The third great area of reform that I would highlight is in the area of welfare. The Universal Credit is Iain Duncan Smith's flagship reform. This reform will finally ensure that work always pays. But there's also the work that Chris Grayling is doing to overhaul the work programme and that Steve Webb is doing on pensions. Over the next five years the greatest ever savings will be made in the welfare bills. Caps to housing and other benefits will start to ensure a fair deal for the working poor. As Liz Truss tweeted yesterday some people are earning £17,000 a year but paying out £3,000 in petrol - and some households are receiving much more than this from the welfare state. That is unjust and corrosive of any sense of social contract. Within the Duncan Smith reforms we will see first steps towards eliminating the immoral benefits penalty that discourages poorer parents from living together. We will also see more resources directed to early intervention and family programmes that address the root causes of Britain's social problems.
These Cameroonian reforms (and I could mention others but I've done enough listing) are, like Major's reforms, being drowned out by European affairs. Tory activists are rightly unhappy at the acceptance of Labour's high tax inheritance. They are unhappy that there is no big narrative other than the idea of Cameron the personality; the idea of coming together in Coalition in the national interest; and, of course, Cuts. There has been no attempt to define a 'majority conservatism'. In other echoes of the Major years Downing Street is dysfunctional; a large number of backbenchers are rebelling; the Cabinet is very centrist; the right-wing press is constantly unhappy; Ken Clarke is back.
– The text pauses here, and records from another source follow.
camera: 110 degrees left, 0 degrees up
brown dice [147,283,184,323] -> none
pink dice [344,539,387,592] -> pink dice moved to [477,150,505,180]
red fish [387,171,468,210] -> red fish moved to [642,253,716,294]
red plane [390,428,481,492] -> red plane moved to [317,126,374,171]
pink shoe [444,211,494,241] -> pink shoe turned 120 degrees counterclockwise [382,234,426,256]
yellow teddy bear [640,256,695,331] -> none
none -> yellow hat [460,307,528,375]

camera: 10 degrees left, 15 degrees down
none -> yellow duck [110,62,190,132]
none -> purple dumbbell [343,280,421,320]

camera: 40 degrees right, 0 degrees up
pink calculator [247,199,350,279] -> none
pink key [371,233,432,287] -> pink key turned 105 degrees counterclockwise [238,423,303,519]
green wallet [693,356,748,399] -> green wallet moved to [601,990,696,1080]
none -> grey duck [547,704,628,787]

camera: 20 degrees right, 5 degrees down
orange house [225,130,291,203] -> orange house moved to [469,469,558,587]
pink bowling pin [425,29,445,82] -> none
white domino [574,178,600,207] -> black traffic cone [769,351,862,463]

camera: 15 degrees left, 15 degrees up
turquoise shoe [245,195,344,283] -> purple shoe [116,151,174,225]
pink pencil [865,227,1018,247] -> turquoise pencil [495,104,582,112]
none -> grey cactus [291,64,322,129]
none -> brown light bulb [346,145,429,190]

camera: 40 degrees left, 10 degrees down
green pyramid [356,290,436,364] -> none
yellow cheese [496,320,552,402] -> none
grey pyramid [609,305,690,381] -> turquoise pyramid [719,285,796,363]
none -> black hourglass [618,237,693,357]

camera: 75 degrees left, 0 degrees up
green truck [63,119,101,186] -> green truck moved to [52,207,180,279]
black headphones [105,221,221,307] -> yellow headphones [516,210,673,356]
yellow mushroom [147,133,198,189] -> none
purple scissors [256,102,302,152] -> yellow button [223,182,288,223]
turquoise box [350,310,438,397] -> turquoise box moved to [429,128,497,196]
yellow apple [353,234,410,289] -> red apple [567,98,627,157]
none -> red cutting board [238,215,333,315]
Cameron apparently takes a lot of advice from Major and that's understandable. Unlike Lady Thatcher, John Major is in good health and is in a unique place to advise on the pressures of the office. There is also a sense that Cameron is completing the work that Major began. John Gummer, Major's Environment Secretary, was worshipped by the green groups. Major began to end the cold war between the Tories and gay communities with a Downing Street meeting with Ian McKellen. Major came to oppose ID cards in a first stirring of civil libertarianism in the modern party. His overall desire for a nation "at ease with itself" heralded Cameron's kinder, greener and more liberal conservatism. The voices are very different but the public tone is the same.
Unlike Major, Cameron is not a worrier. He oozes self-confidence. He faces a weak rather than a strong Labour leader. His parliamentary party is fresh while Major's was tired. But if Cameron is to be compared to any modern Tory leader it has to be Major.